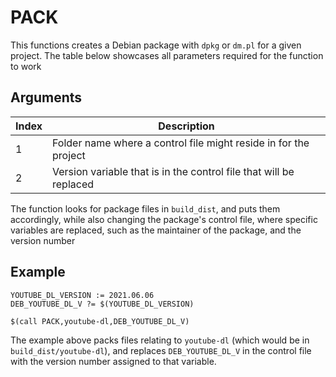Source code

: # PACK

This functions creates a Debian package with ``dpkg`` or ``dm.pl`` for a given project. The table below showcases all parameters required for the function to work

## Arguments

| Index | Description |
|-------|-------------|
| 1 | Folder name where a control file might reside in for the project |
| 2 | Version variable that is in the control file that will be replaced |

The function looks for package files in ``build_dist``, and puts them accordingly, while also changing the package's control file, where specific variables are replaced, such as the maintainer of the package, and the version number

## Example

    YOUTUBE_DL_VERSION := 2021.06.06
    DEB_YOUTUBE_DL_V ?= $(YOUTUBE_DL_VERSION)

    $(call PACK,youtube-dl,DEB_YOUTUBE_DL_V)

The example above packs files relating to ``youtube-dl`` (which would be in ``build_dist/youtube-dl``), and replaces ``DEB_YOUTUBE_DL_V`` in the control file with the version number assigned to that variable.
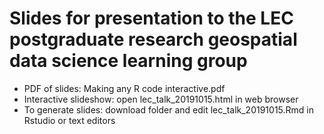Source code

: # Slides for presentation to the LEC postgraduate research geospatial data science learning group
- PDF of slides: Making any R code interactive.pdf
- Interactive slideshow: open lec_talk_20191015.html in web browser
- To generate slides: download folder and edit lec_talk_20191015.Rmd in Rstudio or text editors
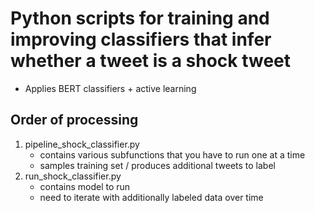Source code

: # Python scripts for training and improving classifiers that infer whether a tweet is a shock tweet
- Applies BERT classifiers + active learning

## Order of processing
1. pipeline_shock_classifier.py
    - contains various subfunctions that you have to run one at a time
    - samples training set / produces additional tweets to label
2. run_shock_classifier.py
    - contains model to run
    - need to iterate with additionally labeled data over time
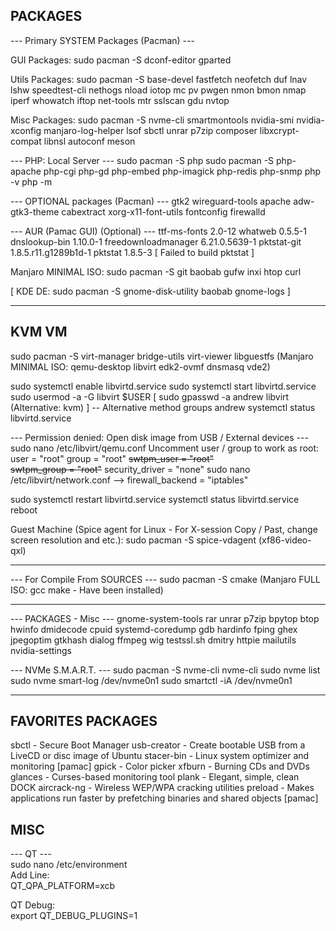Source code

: ## PACKAGES

--- Primary SYSTEM Packages (Pacman) ---

GUI Packages:
sudo pacman -S dconf-editor gparted

Utils Packages:
sudo pacman -S base-devel fastfetch neofetch duf lnav lshw speedtest-cli nethogs nload iotop mc pv pwgen nmon bmon nmap iperf whowatch iftop net-tools mtr sslscan gdu nvtop

Misc Packages:
sudo pacman -S nvme-cli smartmontools nvidia-smi nvidia-xconfig manjaro-log-helper lsof sbctl unrar p7zip composer libxcrypt-compat libnsl autoconf meson

--- PHP: Local Server ---
sudo pacman -S php
sudo pacman -S php-apache php-cgi php-gd php-embed php-imagick php-redis php-snmp
php -v
php -m

--- OPTIONAL packages (Pacman) ---
gtk2 wireguard-tools apache adw-gtk3-theme cabextract xorg-x11-font-utils fontconfig firewalld

--- AUR (Pamac GUI) (Optional) ---
ttf-ms-fonts 			2.0-12
whatweb 				0.5.5-1
dnslookup-bin 			1.10.0-1
freedownloadmanager 	6.21.0.5639-1
pktstat-git 			1.8.5.r11.g1289b1d-1
pktstat 				1.8.5-3 [ Failed to build pktstat ]

Manjaro MINIMAL ISO:
sudo pacman -S git baobab gufw inxi htop curl

[ KDE DE: sudo pacman -S gnome-disk-utility baobab gnome-logs ]

___

## KVM VM
sudo pacman -S virt-manager bridge-utils virt-viewer libguestfs
(Manjaro MINIMAL ISO: qemu-desktop libvirt edk2-ovmf dnsmasq vde2)

sudo systemctl enable libvirtd.service
sudo systemctl start libvirtd.service
sudo usermod -a -G libvirt $USER
[ sudo gpasswd -a andrew libvirt (Alternative: kvm) ] -- Alternative method
groups andrew
systemctl status libvirtd.service

--- Permission denied: Open disk image from USB / External devices ---
sudo nano /etc/libvirt/qemu.conf
Uncomment user / group to work as root:
user = "root"
group = "root"
~~swtpm_user = "root"~~  
~~swtpm_group = "root"~~
security_driver = "none"
sudo nano /etc/libvirt/network.conf --> firewall_backend = "iptables"

sudo systemctl restart libvirtd.service
systemctl status libvirtd.service
reboot

Guest Machine (Spice agent for Linux - For X-session
Copy / Past, change screen resolution and etc.):
sudo pacman -S spice-vdagent (xf86-video-qxl)


___


--- For Compile From SOURCES ---
sudo pacman -S cmake (Manjaro FULL ISO: gcc make - Have been installed)

___

--- PACKAGES - Misc ---
gnome-system-tools rar unrar p7zip bpytop btop
hwinfo dmidecode cpuid systemd-coredump gdb hardinfo fping
ghex jpegoptim gtkhash dialog ffmpeg
wig testssl.sh dmitry httpie
mailutils
nvidia-settings

--- NVMe S.M.A.R.T. ---
sudo pacman -S nvme-cli nvme-cli
sudo nvme list
sudo nvme smart-log /dev/nvme0n1
sudo smartctl -iA /dev/nvme0n1

____

## FAVORITES PACKAGES
sbctl - Secure Boot Manager
usb-creator - Create bootable USB from a LiveCD or disc image of Ubuntu
stacer-bin - Linux system optimizer and monitoring [pamac]
gpick - Color picker
xfburn -  Burning CDs and DVDs
glances - Curses-based monitoring tool
plank - Elegant, simple, clean DOCK
aircrack-ng - Wireless WEP/WPA cracking utilities
preload - Makes applications run faster by prefetching binaries and shared objects [pamac]

## MISC
--- QT ---  
sudo nano /etc/environment  
Add Line:  
QT_QPA_PLATFORM=xcb

QT Debug:  
export QT_DEBUG_PLUGINS=1

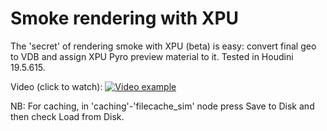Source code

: # Smoke rendering with XPU

The 'secret' of rendering smoke with XPU (beta) is easy: convert final geo to VDB and assign XPU Pyro preview material to it. Tested in Houdini 19.5.615.

Video (click to watch): [![Video example](https://img.youtube.com/vi/BEXe59pSMvk/0.jpg)](https://www.youtube.com/shorts/BEXe59pSMvk "Applied Houdini - Volumes 2 - Smoke")

NB: For caching, in 'caching'-'filecache_sim' node press Save to Disk and then check Load from Disk.
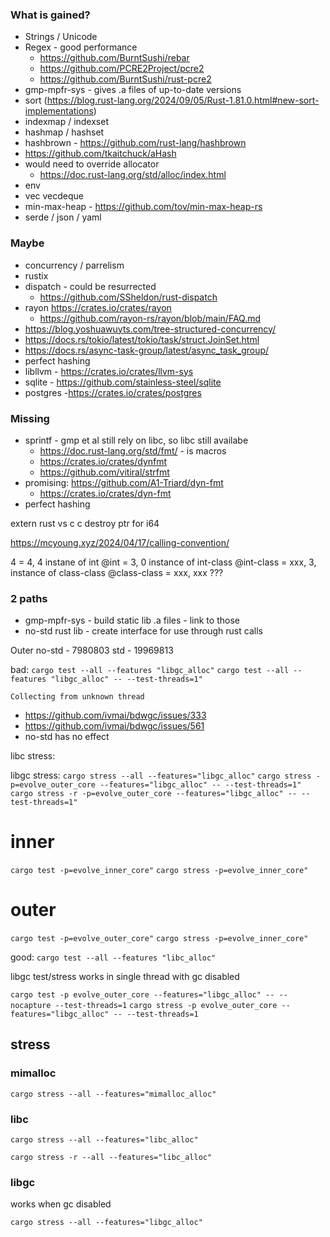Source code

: ### What is gained?

- Strings / Unicode
- Regex - good performance
    - https://github.com/BurntSushi/rebar 
    - https://github.com/PCRE2Project/pcre2
    - https://github.com/BurntSushi/rust-pcre2
- gmp-mpfr-sys - gives .a files of up-to-date versions
- sort (https://blog.rust-lang.org/2024/09/05/Rust-1.81.0.html#new-sort-implementations)
- indexmap / indexset
- hashmap / hashset
- hashbrown - https://github.com/rust-lang/hashbrown
- https://github.com/tkaitchuck/aHash
- would need to override allocator
  -  https://doc.rust-lang.org/std/alloc/index.html
- env
- vec vecdeque
- min-max-heap - https://github.com/tov/min-max-heap-rs
- serde / json / yaml

### Maybe

- concurrency / parrelism
- rustix
- dispatch - could be resurrected
  - https://github.com/SSheldon/rust-dispatch
- rayon  https://crates.io/crates/rayon
    - https://github.com/rayon-rs/rayon/blob/main/FAQ.md
- https://blog.yoshuawuyts.com/tree-structured-concurrency/
- https://docs.rs/tokio/latest/tokio/task/struct.JoinSet.html
- https://docs.rs/async-task-group/latest/async_task_group/
- perfect hashing
- libllvm - https://crates.io/crates/llvm-sys
- sqlite - https://github.com/stainless-steel/sqlite
- postgres -https://crates.io/crates/postgres

### Missing
- sprintf - gmp et al still rely on libc, so libc still availabe
    - https://doc.rust-lang.org/std/fmt/ - is macros
    - https://crates.io/crates/dynfmt
    - https://github.com/vitiral/strfmt
- promising: https://github.com/A1-Triard/dyn-fmt
    - https://crates.io/crates/dyn-fmt
- perfect hashing

extern rust vs c
c destroy ptr for i64


https://mcyoung.xyz/2024/04/17/calling-convention/


4 = 4, 4 instane of int
@int = 3, 0 instance of int-class
@int-class = xxx, 3, instance of class-class
@class-class = xxx, xxx ???

### 2 paths
- gmp-mpfr-sys - build static lib .a files - link to those
- no-std rust lib - create interface for use through rust calls

Outer
no-std - 7980803
std -   19969813



bad:
`cargo test --all --features "libgc_alloc"`
`cargo test --all --features "libgc_alloc" -- --test-threads=1"`

`Collecting from unknown thread`
- https://github.com/ivmai/bdwgc/issues/333
- https://github.com/ivmai/bdwgc/issues/561
- no-std has no effect

libc stress:


libgc stress:
`cargo stress --all --features="libgc_alloc"`
`cargo stress -p=evolve_outer_core --features="libgc_alloc" -- --test-threads=1"`
`cargo stress -r -p=evolve_outer_core --features="libgc_alloc" -- --test-threads=1"`

# inner

`cargo test -p=evolve_inner_core"`
`cargo stress -p=evolve_inner_core"`

# outer

`cargo test -p=evolve_outer_core"`
`cargo stress -p=evolve_inner_core"`

good:
`cargo test --all --features "libc_alloc"`


libgc test/stress works in single thread with gc disabled

`cargo test -p evolve_outer_core --features="libgc_alloc" -- --nocapture --test-threads=1`
`cargo stress -p evolve_outer_core --features="libgc_alloc" -- --test-threads=1`

## stress

### mimalloc

`cargo stress --all --features="mimalloc_alloc"`

### libc

`cargo stress --all --features="libc_alloc"`

`cargo stress -r --all --features="libc_alloc"`

### libgc

works when gc disabled

`cargo stress --all --features="libgc_alloc"`


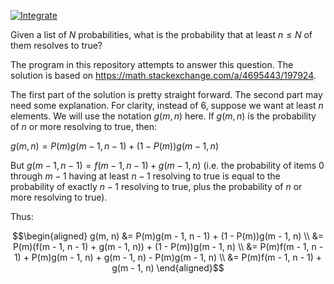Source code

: 
[![Integrate](https://github.com/directed-graph/at_least_n/actions/workflows/integrate.yaml/badge.svg)](https://github.com/directed-graph/at_least_n/actions/workflows/integrate.yaml)

Given a list of $N$ probabilities, what is the probability that at least $n \le
N$ of them resolves to true?

The program in this repository attempts to answer this question. The solution
is based on <https://math.stackexchange.com/a/4695443/197924>.

The first part of the solution is pretty straight forward. The second part may
need some explanation. For clarity, instead of 6, suppose we want at least $n$
elements. We will use the notation $g(m, n)$ here. If $g(m, n)$ is the
probability of $n$ or more resolving to true, then:

$g(m, n) = P(m)g(m - 1, n - 1) + (1 - P(m))g(m - 1, n)$

But $g(m - 1, n - 1) = f(m - 1, n - 1) + g(m - 1, n)$ (i.e. the probability of
items $0$ through $m - 1$ having at least $n - 1$ resolving to true is equal to
the probability of exactly $n - 1$ resolving to true, plus the probability of
$n$ or more resolving to true).

Thus:

$$\begin{aligned}
  g(m, n) &= P(m)g(m - 1, n - 1) + (1 - P(m))g(m - 1, n) \\
          &= P(m)(f(m - 1, n - 1) + g(m - 1, n)) + (1 - P(m))g(m - 1, n) \\
          &= P(m)f(m - 1, n - 1) + P(m)g(m - 1, n) + g(m - 1, n) - P(m)g(m - 1, n) \\
          &= P(m)f(m - 1, n - 1) + g(m - 1, n)
\end{aligned}$$

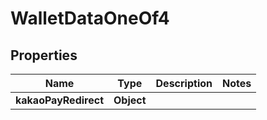

# WalletDataOneOf4


## Properties

| Name | Type | Description | Notes |
|------------ | ------------- | ------------- | -------------|
|**kakaoPayRedirect** | **Object** |  |  |



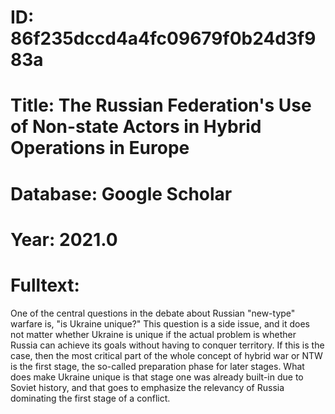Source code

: # ID: 86f235dccd4a4fc09679f0b24d3f983a
# Title: The Russian Federation's Use of Non-state Actors in Hybrid Operations in Europe
# Database: Google Scholar
# Year: 2021.0
# Fulltext:
One of the central questions in the debate about Russian "new-type" warfare is, "is Ukraine unique?"
This question is a side issue, and it does not matter whether Ukraine is unique if the actual problem is whether Russia can achieve its goals without having to conquer territory.
If this is the case, then the most critical part of the whole concept of hybrid war or NTW is the first stage, the so-called preparation phase for later stages.
What does make Ukraine unique is that stage one was already built-in due to Soviet history, and that goes to emphasize the relevancy of Russia dominating the first stage of a conflict.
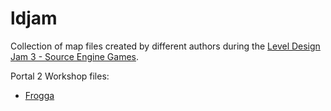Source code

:# ldjam
Collection of map files created by different authors during the [Level Design Jam 3 - Source Engine Games](https://itch.io/jam/ld-jam-3).

Portal 2 Workshop files: 
- [Frogga](https://steamcommunity.com/sharedfiles/filedetails/?id=2926104443)
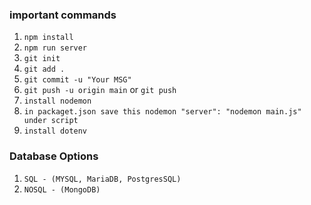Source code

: ### important commands

1. `npm install`
2. `npm run server`
3. `git init`
4. `git add .`
5. `git commit -u "Your MSG"`
6. `git push -u origin main` or `git push`
7. `install nodemon`
8. `in packaget.json save this nodemon "server": "nodemon main.js" under script`
9. `install dotenv`

### Database Options

1. `SQL - (MYSQL, MariaDB, PostgresSQL)`
2. `NOSQL - (MongoDB)`
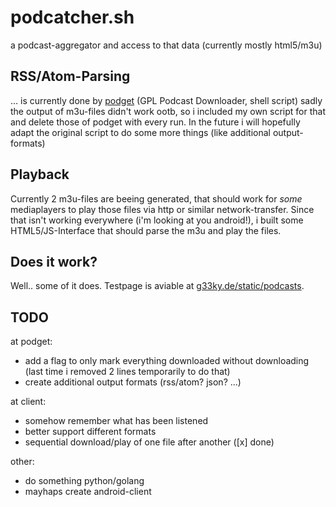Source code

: podcatcher.sh
=============

a podcast-aggregator and access to that data (currently mostly html5/m3u)

## RSS/Atom-Parsing

… is currently done by [podget](http://podget.sourceforge.net/) (GPL Podcast Downloader, shell script)
sadly the output of m3u-files didn't work ootb, so i included my own script for that and delete those of podget with every run.
In the future i will hopefully adapt the original script to do some more things (like additional output-formats)

## Playback

Currently 2 m3u-files are beeing generated, that should work for _some_ mediaplayers to play those files via http or similar network-transfer.
Since that isn't working everywhere (i'm looking at you android!), i built some HTML5/JS-Interface that should parse the m3u and play the files.

## Does it work?

Well.. some of it does. Testpage is aviable at [g33ky.de/static/podcasts](http://g33ky.de/static/podcasts/).

## TODO

at podget:
* add a flag to only mark everything downloaded without downloading (last time i removed 2 lines temporarily to do that)
* create additional output formats (rss/atom? json? ...)

at client:
* somehow remember what has been listened
* better support different formats
* sequential download/play of one file after another ([x] done)

other:
* do something python/golang
* mayhaps create android-client
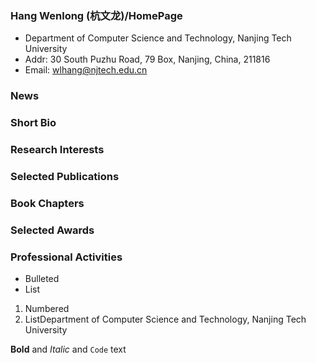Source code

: ### Hang Wenlong (杭文龙)/HomePage
-  Department of Computer Science and Technology, Nanjing Tech University
-  Addr: 30 South Puzhu Road, 79 Box, Nanjing, China, 211816
-  Email: wlhang@njtech.edu.cn
### News

### Short Bio

### Research Interests

### Selected Publications

### Book Chapters

### Selected Awards

### Professional Activities
- Bulleted
- List

1. Numbered
2. ListDepartment of Computer Science and Technology, Nanjing Tech University

**Bold** and _Italic_ and `Code` text

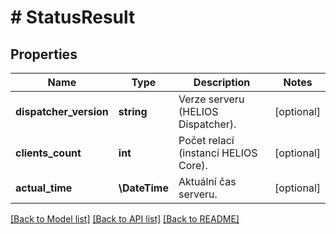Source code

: # # StatusResult

## Properties

Name | Type | Description | Notes
------------ | ------------- | ------------- | -------------
**dispatcher_version** | **string** | Verze serveru (HELIOS Dispatcher). | [optional]
**clients_count** | **int** | Počet relací (instancí HELIOS Core). | [optional]
**actual_time** | **\DateTime** | Aktuální čas serveru. | [optional]

[[Back to Model list]](../../README.md#models) [[Back to API list]](../../README.md#endpoints) [[Back to README]](../../README.md)
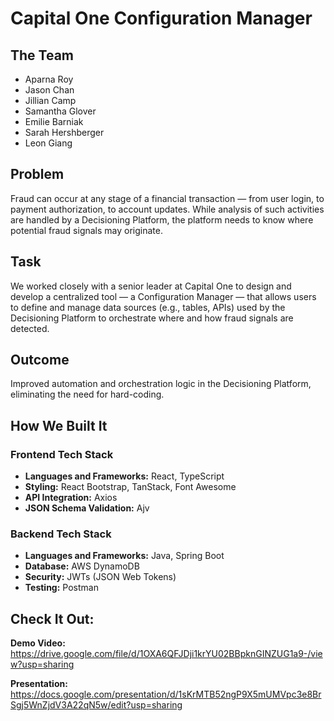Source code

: # Capital One Configuration Manager

## The Team

- Aparna Roy
- Jason Chan
- Jillian Camp
- Samantha Glover
- Emilie Barniak
- Sarah Hershberger
- Leon Giang

## Problem

Fraud can occur at any stage of a financial transaction — from user login, to payment authorization, to account updates.
While analysis of such activities are handled by a Decisioning Platform, the platform needs to know where potential fraud signals may originate.

## Task

We worked closely with a senior leader at Capital One to design and develop a centralized tool — a Configuration Manager — that allows users to define and manage data sources (e.g., tables, APIs) used by the Decisioning Platform to orchestrate where and how fraud signals are detected.

## Outcome

Improved automation and orchestration logic in the Decisioning Platform, eliminating the need for hard-coding.

## How We Built It

### Frontend Tech Stack

- **Languages and Frameworks:** React, TypeScript
- **Styling:** React Bootstrap, TanStack, Font Awesome
- **API Integration:** Axios
- **JSON Schema Validation:** Ajv

### Backend Tech Stack

- **Languages and Frameworks:** Java, Spring Boot
- **Database:** AWS DynamoDB
- **Security:** JWTs (JSON Web Tokens)
- **Testing:** Postman

## Check It Out:

**Demo Video:** https://drive.google.com/file/d/1OXA6QFJDji1krYU02BBpknGINZUG1a9-/view?usp=sharing

**Presentation:** https://docs.google.com/presentation/d/1sKrMTB52ngP9X5mUMVpc3e8BrSgj5WnZjdV3A22qN5w/edit?usp=sharing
● ● ●
Please return a copy of each line in the entries that has the string "Languages".

**Output for this task:**
- **Languages and Frameworks:** React, TypeScript
- **Languages and Frameworks:** Java, Spring Boot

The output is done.